# Alternative ink pump - DCBluesman Style



## Firefyter-emt (Dec 16, 2007)

I got these new converters in the other day and wanted to post up a review on them.  I contacted Lou because I needed a converter to fit a pen I messed up. (Long story short, I drilled the wrong blanks) I had been able to trim the Schmidt pump down, but it would stick at the bottom.  

First impression is very good, the fit & finish is very nice and the look when applied to a kit like the Jr. Gent/Statesman is stunning. When you see the converter matching up like that, you would think it is a much more expensive pen and this converter does just that, it "makes the pen".

I have not had time to see how the ink "fill" holds up compared to the standard refills, it seems like I can put more ink in the converter than it takes, but it is hard to tell right now if there is more or less ink compared to the standard pumps.
However, either way, these will make your pen appear much more expensive than the ones that come with the kit.  

Now the other bonus is what this opens up in the world of closed end pens!  With the smooth round end, they take to a drilled hole better than the screw end that can "feed the ink" if the hole is off, plus with the shorter length you can shorten the closed ends with out having to be stuck with those "refills"!

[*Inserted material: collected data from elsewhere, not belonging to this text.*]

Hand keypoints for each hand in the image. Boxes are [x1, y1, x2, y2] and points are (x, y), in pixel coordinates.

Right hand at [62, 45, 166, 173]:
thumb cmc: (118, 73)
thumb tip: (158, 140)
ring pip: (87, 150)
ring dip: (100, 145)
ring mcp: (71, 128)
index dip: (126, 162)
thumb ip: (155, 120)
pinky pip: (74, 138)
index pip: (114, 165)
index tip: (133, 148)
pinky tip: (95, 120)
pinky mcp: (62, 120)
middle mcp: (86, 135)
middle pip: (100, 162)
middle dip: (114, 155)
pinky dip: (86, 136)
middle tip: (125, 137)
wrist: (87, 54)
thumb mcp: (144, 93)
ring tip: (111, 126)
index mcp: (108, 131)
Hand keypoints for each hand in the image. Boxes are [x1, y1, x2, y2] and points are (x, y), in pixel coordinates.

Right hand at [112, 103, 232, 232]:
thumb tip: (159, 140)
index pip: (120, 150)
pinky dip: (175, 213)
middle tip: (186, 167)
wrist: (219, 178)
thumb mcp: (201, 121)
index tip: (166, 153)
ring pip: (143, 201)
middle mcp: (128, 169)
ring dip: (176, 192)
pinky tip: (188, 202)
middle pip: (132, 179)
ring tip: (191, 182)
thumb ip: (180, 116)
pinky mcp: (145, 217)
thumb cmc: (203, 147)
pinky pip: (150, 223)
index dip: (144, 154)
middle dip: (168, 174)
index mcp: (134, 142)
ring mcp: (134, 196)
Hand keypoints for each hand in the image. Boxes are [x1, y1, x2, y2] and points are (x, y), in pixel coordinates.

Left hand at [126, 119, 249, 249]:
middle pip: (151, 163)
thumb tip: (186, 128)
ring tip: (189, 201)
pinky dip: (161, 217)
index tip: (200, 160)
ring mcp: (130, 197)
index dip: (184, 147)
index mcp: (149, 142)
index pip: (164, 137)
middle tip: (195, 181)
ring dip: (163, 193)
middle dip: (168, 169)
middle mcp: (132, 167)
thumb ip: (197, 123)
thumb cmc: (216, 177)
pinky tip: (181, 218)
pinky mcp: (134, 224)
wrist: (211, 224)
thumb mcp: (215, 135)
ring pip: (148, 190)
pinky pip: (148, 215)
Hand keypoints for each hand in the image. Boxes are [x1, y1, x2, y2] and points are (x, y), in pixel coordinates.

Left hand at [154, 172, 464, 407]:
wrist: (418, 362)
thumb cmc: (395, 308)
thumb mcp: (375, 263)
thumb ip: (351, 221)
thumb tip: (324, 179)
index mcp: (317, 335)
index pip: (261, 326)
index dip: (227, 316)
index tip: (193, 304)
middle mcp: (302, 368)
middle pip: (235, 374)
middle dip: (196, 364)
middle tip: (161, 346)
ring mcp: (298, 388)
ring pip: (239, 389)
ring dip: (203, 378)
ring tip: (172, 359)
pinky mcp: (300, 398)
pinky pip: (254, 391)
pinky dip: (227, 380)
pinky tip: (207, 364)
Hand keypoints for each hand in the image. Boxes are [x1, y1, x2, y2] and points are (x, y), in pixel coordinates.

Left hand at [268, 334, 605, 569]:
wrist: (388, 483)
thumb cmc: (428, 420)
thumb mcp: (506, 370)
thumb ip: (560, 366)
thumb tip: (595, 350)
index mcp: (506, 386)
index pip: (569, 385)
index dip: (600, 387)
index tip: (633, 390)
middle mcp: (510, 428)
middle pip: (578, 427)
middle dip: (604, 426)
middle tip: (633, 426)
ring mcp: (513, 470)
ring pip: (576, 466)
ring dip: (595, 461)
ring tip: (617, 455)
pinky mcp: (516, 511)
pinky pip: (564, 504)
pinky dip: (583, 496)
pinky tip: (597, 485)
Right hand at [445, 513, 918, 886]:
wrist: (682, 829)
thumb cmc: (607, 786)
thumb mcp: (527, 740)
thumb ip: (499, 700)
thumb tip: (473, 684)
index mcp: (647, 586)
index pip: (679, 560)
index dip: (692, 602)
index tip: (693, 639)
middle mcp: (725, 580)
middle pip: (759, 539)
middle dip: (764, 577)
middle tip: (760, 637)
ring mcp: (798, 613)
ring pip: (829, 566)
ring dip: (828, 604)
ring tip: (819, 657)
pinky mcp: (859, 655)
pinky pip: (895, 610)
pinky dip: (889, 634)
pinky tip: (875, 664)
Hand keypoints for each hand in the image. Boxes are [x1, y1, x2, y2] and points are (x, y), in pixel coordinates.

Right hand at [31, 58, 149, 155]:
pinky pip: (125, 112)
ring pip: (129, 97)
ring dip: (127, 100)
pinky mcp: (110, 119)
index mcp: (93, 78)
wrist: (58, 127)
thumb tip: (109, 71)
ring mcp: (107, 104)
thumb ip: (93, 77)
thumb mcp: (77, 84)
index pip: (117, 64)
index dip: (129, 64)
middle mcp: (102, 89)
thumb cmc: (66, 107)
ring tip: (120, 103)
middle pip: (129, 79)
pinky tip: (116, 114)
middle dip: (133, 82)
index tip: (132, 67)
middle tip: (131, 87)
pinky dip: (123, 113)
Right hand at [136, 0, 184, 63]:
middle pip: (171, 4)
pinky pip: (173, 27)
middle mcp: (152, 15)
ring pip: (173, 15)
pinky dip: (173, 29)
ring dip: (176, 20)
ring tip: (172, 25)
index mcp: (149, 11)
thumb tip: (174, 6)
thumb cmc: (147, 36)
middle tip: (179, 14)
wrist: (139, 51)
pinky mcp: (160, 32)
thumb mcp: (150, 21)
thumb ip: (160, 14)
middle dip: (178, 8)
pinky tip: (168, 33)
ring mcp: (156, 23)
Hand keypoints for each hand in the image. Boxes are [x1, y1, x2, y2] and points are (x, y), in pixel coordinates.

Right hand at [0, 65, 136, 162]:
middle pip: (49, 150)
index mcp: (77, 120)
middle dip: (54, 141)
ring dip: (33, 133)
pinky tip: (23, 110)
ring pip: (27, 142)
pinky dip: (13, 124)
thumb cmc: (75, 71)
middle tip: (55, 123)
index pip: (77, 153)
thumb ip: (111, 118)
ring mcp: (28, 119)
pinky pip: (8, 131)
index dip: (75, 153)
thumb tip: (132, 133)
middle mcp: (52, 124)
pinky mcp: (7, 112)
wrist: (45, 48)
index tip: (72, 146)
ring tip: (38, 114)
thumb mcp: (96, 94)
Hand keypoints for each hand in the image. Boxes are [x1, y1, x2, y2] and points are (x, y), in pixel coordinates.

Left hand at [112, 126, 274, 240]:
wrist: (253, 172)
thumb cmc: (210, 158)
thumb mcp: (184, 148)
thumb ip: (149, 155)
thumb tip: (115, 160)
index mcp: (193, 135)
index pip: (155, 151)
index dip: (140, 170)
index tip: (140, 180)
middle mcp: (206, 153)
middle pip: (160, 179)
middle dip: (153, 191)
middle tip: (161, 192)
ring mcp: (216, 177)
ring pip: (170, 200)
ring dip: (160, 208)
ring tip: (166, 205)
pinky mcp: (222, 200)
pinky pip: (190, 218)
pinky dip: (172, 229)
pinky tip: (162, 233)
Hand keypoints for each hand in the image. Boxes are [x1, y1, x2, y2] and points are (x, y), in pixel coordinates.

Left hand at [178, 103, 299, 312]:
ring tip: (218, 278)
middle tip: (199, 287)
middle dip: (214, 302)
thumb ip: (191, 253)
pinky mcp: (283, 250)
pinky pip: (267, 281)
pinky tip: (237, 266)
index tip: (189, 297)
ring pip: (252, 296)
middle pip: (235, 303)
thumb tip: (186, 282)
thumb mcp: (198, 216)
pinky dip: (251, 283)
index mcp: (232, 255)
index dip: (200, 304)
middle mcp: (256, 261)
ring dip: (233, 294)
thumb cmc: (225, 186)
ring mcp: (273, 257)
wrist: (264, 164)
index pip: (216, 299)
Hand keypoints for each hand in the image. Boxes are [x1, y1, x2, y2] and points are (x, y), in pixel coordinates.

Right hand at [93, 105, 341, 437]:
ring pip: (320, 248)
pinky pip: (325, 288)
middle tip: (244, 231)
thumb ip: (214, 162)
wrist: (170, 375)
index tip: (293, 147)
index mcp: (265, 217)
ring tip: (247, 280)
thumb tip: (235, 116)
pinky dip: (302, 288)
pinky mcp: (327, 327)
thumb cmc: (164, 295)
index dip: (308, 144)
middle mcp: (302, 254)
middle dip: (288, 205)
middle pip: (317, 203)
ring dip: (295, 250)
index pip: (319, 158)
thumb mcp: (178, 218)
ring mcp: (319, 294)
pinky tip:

I do not recall any good photos of these that really show them in a pen, or compared to the standard converter, so...


----------



## scotirish (Dec 16, 2007)

Where do you get the second and third from?  Most of the ones I get are the first and I find if I fill them  by using the twist top, if I turn it incorrectly when it is up, they leak.


----------



## Firefyter-emt (Dec 16, 2007)

Contact Lou (aka: DCBluesman) He sells them, and really should have a link in his profile. 
http://www.penturners.org/forum/pop_profile.asp?mode=display&id=506


----------



## Turnitall (Dec 17, 2007)

You can also find them here... http://www.tryphon.it/catalogo.htm

Tryphon is a great supplier of pen material and supplies....


----------



## Firefyter-emt (Dec 17, 2007)

Yep, and at the same cost that Lou sells them for.

Oh, yea... and Lou is one of us.


----------



## DCBluesman (Dec 17, 2007)

Lee - I'm glad the converter worked for your need!  The two converters I sell are for customization purposes.  Little Havanas and El Toros have long required the use of cartridges.  The short converters work in these pens!  BTW, my converters are cheaper if you buy 10 at a time - $25 rather than $30 - and you can mix and match the sizes! [8D]


----------



## scotirish (Dec 17, 2007)

Thanks for the "heads-up"!


----------